The catenating ability of carbon is successful primarily due to its small size, which avoids severe steric clashes between the atoms. Catenation is also observed in silicon but is not as extensive as in carbon, because its size is bigger than carbon and it has a more diffused electron cloud, which causes electronic repulsion with adjacent atoms.
Carbon forms long chains by linking with each other, the chains can be linear, but there can also be branches. Carbon atoms can also be arranged in cyclic rings. Apart from single bonds, carbon can also form double and triple bonds. The multiplicity of bonds helps carbon form compounds with other elements like nitrogen and oxygen.
Carbon compounds have another interesting feature of isomerism. Isomers are compounds that have the same molecular formula but different structures, which means the same number of atoms can be arranged in multiple ways to have a different structure with different properties.
This gives carbon compounds tremendous versatility.
Some Unique Classes of Carbon Compounds
Carbon compounds with at least one metal bond are called organometallic compounds. Examples: Ferrocene, Zeise's Salt, and tetraethyl lead.
Carbon forms a binary compound with another lower electronegativity element called carbides. Examples: CaC2 , Al4C3 , SiC , TiC.
Carbon-containing bonded halogens are called Carbon Halides. Example: CCl4 (carbon tetrachloride), CI4 (carbon tetraiodide).
Molecular clusters made up of carbon and boron atoms form a unique class of compounds called Carboranes. Example H2C2B10H10.
Carbon is used in the form of petrochemical products.
Carbon is used to form various commercial polymers, such as plastics, which are synthetic carbon polymers.
Carbon steel which is a carbon alloy with iron is used to produce high-strength wires and machines.
Carbon allotrope graphite mixed with clay is used to form lead that is used to make pencils.
Carbon allotrope diamond is used as a gem, and in industry, it is utilised in cutting and polishing tools.
Carbon black is used in the printing ink, carbon papers, and in rubber products.

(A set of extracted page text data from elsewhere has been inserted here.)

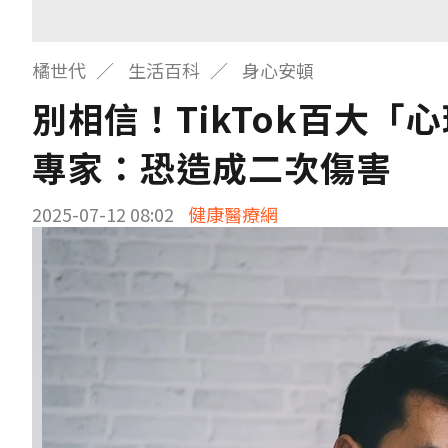
橘世代
生活百科
身心安頓
別相信！TikTok百大「
專家：恐造成二次傷害
2025-07-12 08:02
健康醫療網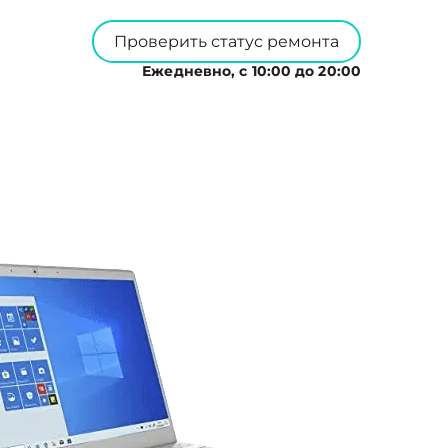
Проверить статус ремонта
Ежедневно, с 10:00 до 20:00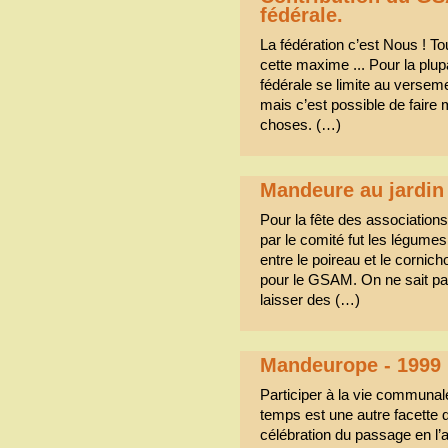
fédérale.
La fédération c’est Nous ! T
cette maxime ... Pour la plup
fédérale se limite au versemen
mais c’est possible de faire m
choses. (…)
Mandeure au jardin 
Pour la fête des association
par le comité fut les légumes 
entre le poireau et le cornich
pour le GSAM. On ne sait pa
laisser des (…)
Mandeurope - 1999
Participer à la vie communal
temps est une autre facette de
célébration du passage en l’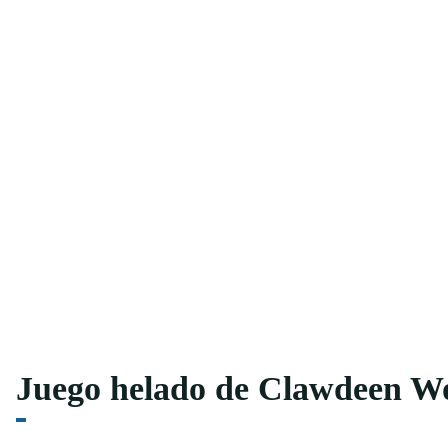
Juego helado de Clawdeen Wo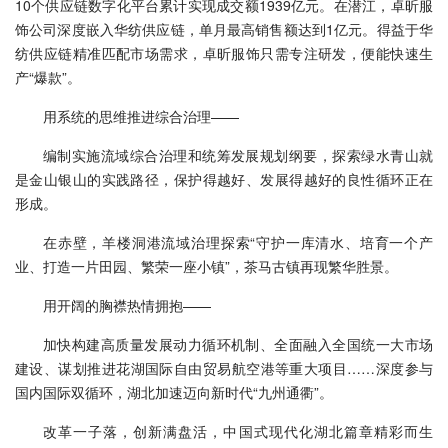
10个供应链数字化平台累计实现成交额1939亿元。在潜江，卓昕服
饰公司深度嵌入华纺供应链，单月最高销售额达到1亿元。得益于华
纺供应链精准匹配市场需求，卓昕服饰只需专注研发，便能快速生
产“爆款”。
用系统的思维推进综合治理——
编制实施流域综合治理和统筹发展规划纲要，探索绿水青山就
是金山银山的实践路径，保护得越好、发展得越好的良性循环正在
形成。
在赤壁，羊楼洞港流域治理探索“守护一库清水、培育一个产
业、打造一片田园、繁荣一座小镇”，茶马古镇再现繁华胜景。
用开阔的胸襟热情拥抱——
加快构建高质量发展动力循环机制、全面融入全国统一大市场
建设、谋划推进花湖国际自由贸易航空港等重大项目……深度参与
国内国际双循环，湖北加速迈向新时代“九州通衢”。
改革一子落，创新满盘活，中国式现代化湖北篇章精彩而生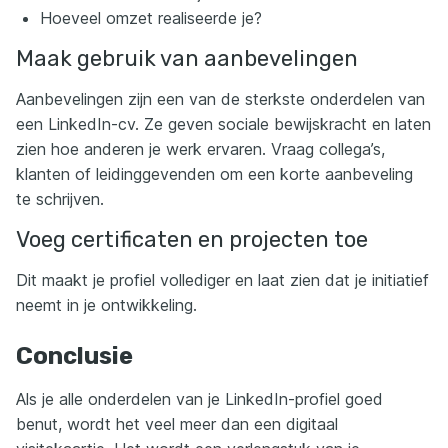
Hoeveel omzet realiseerde je?
Maak gebruik van aanbevelingen
Aanbevelingen zijn een van de sterkste onderdelen van
een LinkedIn-cv. Ze geven sociale bewijskracht en laten
zien hoe anderen je werk ervaren. Vraag collega’s,
klanten of leidinggevenden om een korte aanbeveling
te schrijven.
Voeg certificaten en projecten toe
Dit maakt je profiel vollediger en laat zien dat je initiatief
neemt in je ontwikkeling.
Conclusie
Als je alle onderdelen van je LinkedIn-profiel goed
benut, wordt het veel meer dan een digitaal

Activated Charcoal is used in filters as an absorbent and adsorbent material, which can filter toxins.
More than one million compounds of carbon are known so far.
Carbon has a large number of allotropes, the most familiar of them are diamond and graphite. New allotropes of allotropes carbon such as fullerene (C60) and Graphenes have been discovered in recent decades.
Carbon is the basis of all life.
Carbon has an atomic number of 6.
Carbon has a valency of four (Tetravalency).
Carbon can link with other carbon atoms to form large chains. This is called catenation.
Carbon can form multiple bonds (double and triple).
FAQs on Versatile Nature of Carbon
1. What are carbon allotropes?
Allotropes are structurally different forms of the same element. Carbon has a large number of allotropes both natural and synthetic. Diamond and Graphite are the most well-known. A few other allotropes of carbon are Lonsdaleite, C60 (Buckminsterfullerene or buckyball), C540, C70, single-walled carbon nanotube, or buckytube.
2. What are hydrocarbons?
Hydrocarbons are organic compounds that are completely made up of hydrogens and carbons. They form the basis of organic chemistry. Hydrocarbons are basically hydrides of carbons; they are generally colourless and hydrophobic. A few examples of hydrocarbons are methane, propane, benzene, naphthalene, petroleum, natural gas, coal etc.
3. What are organic compounds?
Organic compounds are compounds that contain carbon, originally it was referred to as compounds exclusively formed or produced by living organisms; however, now such compounds can be synthesised in the lab.